Abstract

Resolving enigmatic aspects of the age relations of deep crustal rocks in the Bergen Arcs area provides key insights into the controversial tectonic evolution of the Caledonian orogen in western Norway. In the Bergen Arcs area, eclogites of the lower crustal Lindås nappe (upper plate) structurally overlie eclogite-bearing basement gneiss of the Western Gneiss region (lower plate) across the Bergen Arcs shear zone. Laser 40Ar/39Ar incremental heating data for hornblendes and muscovites on mineral separates, in tandem with detailed thermobarometry and structural observations, allow evaluation of the tectonic cooling and exhumation histories of the deep crustal rocks as well as offset and movement history across tectonic boundaries. In the Lindås nappe the eclogites formed at ≈700 °C and pressures >17 kbar. Hornblende and three separate muscovite grains from a single eclogite sample reveal well-defined 40Ar/39Ar isotope plateaus at 447.7 ± 4.2, 432.6 ± 0.5, 429.2 ± 0.9, and 429.5 ± 0.6 Ma (2σ errors given here and below), respectively, indicating relatively rapid cooling of the high-pressure rocks (10–15 °C/m.y.). Apparently older plateau ages from muscovites from other eclogites at 451.3 ± 1.1 and 462.6 ± 0.8 Ma may be related to indiscernible excess argon. High-grade amphibolites (≈690 °C, 8–12 kbar) of the Lindås nappe yield ages of 439.3 ± 3.5 and 455.4 ± 1.5 Ma. In contrast, hornblende from gneiss in the adjacent Western Gneiss region (≈670 °C, 8 kbar) to the east across the Bergen Arcs shear zone reveal plateau ages of 409.3 ± 2.7 and 394.8 ± 2.2 Ma, similar to other hornblende and muscovite 40Ar/39Ar dates in the Western Gneiss region immediately to the north. To the west of the Lindås nappe allochthonous basement gneiss of the Øygarden Gneiss complex (≈670 °C, 8 kbar) yields a plateau age of 408.1 ± 3.4 Ma.

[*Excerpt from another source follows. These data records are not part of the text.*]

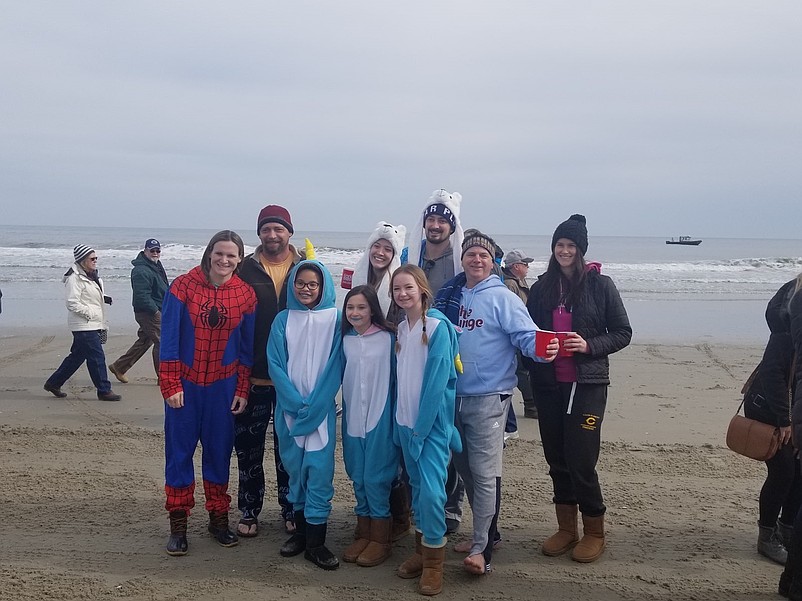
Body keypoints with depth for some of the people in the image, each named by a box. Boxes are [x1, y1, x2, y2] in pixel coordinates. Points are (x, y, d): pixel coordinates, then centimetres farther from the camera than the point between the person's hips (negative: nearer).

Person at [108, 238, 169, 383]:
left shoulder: (156, 265, 15)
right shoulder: (141, 271, -19)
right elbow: (142, 295, -24)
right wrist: (155, 311, -22)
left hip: (155, 311, 10)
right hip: (148, 313, -10)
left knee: (144, 341, 17)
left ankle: (119, 367, 26)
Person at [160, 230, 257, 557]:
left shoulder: (245, 294, -2)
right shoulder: (183, 286, -8)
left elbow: (247, 346, 4)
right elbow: (169, 338, -7)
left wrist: (242, 390, 3)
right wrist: (170, 385, -10)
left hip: (223, 384, 2)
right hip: (184, 382, -1)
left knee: (219, 450, 10)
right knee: (179, 449, 3)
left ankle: (218, 518, 24)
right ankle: (178, 524, 14)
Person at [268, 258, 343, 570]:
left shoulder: (334, 319, -1)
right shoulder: (283, 320, 4)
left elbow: (335, 366, -4)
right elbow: (275, 363, 0)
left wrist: (314, 405, -12)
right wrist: (296, 402, -10)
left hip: (322, 409, -2)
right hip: (289, 408, 2)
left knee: (319, 470, -5)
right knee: (295, 469, 9)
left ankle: (315, 542, 1)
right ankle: (301, 530, 22)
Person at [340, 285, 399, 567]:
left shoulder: (388, 338, -6)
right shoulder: (345, 340, 6)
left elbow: (397, 376, -2)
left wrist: (396, 414, -3)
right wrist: (346, 410, 11)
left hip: (380, 417, -4)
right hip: (352, 419, 4)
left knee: (376, 479, -2)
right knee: (358, 478, 10)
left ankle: (380, 540, 11)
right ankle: (363, 535, 22)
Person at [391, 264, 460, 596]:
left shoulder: (438, 326, -11)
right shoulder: (400, 328, 10)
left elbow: (438, 379, -15)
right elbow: (400, 376, 13)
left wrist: (423, 426, -16)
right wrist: (403, 423, 7)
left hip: (433, 422, -6)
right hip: (406, 421, 6)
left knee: (431, 489, -11)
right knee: (417, 487, 13)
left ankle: (434, 561, 3)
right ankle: (421, 550, 25)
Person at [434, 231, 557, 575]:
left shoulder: (503, 298, -8)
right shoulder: (450, 296, 10)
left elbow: (527, 335, -17)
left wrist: (542, 350, -36)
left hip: (488, 398, -7)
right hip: (453, 396, 7)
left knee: (485, 474, -6)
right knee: (465, 469, 16)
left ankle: (481, 549, 1)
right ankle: (485, 532, 31)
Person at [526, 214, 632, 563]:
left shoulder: (600, 285, -3)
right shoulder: (542, 287, 8)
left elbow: (622, 333, -1)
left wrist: (589, 345, -16)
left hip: (586, 384, -4)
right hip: (548, 384, 4)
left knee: (580, 459, -6)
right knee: (556, 458, 9)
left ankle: (595, 532, 12)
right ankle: (566, 528, 23)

The temperature estimates from all the samples analyzed are above the closure temperatures for hornblende and muscovite and thus indicate that the argon ages reflect cooling after peak metamorphic conditions. The argon ages for the high-pressure eclogites of the Lindås nappe imply extreme crustal thickening (>50 km) prior to ca. 450 Ma. Together the data indicate that subduction of lowermost continental crust, possibly related to continent-continent collision, occurred early (ca. 450 Ma) in the tectonic evolution of the orogen, leading to the development and exhumation of the lower crustal eclogites and high-grade amphibolites within the Lindås nappe (between 450 and 430 Ma). In contrast, the high-pressure eclogites of the Western Gneiss region, which may have formed significantly later (ca. 425 Ma), were exhumed and cooled along with the basement gneiss late in the history of the orogen (ca. 400 Ma). The 40 m.y. offset across the Bergen Arcs shear zone, which separates the Lindås nappe (upper plate) and the Western Gneiss region (lower plate), is consistent with extensional movement along the fault resulting in the rapid exhumation and cooling of the region late in the tectonic evolution of the orogen (ca. 400 Ma). Thus, the deep crustal rocks in the overlying Caledonian nappes in western Norway appear to have been cooled and exhumed rapidly related to continent-continent collision during a predominantly contractional phase early in the tectonic evolution of the orogen, whereas lower crustal rocks of the underlying basement appear to have been exhumed extremely rapidly, coincident with late orogenic to postorogenic extension. Temporally and possibly tectonically distinct mechanisms are illustrated for the exhumation of deep crust within the tectonic evolution of a continent-continent collisional orogen.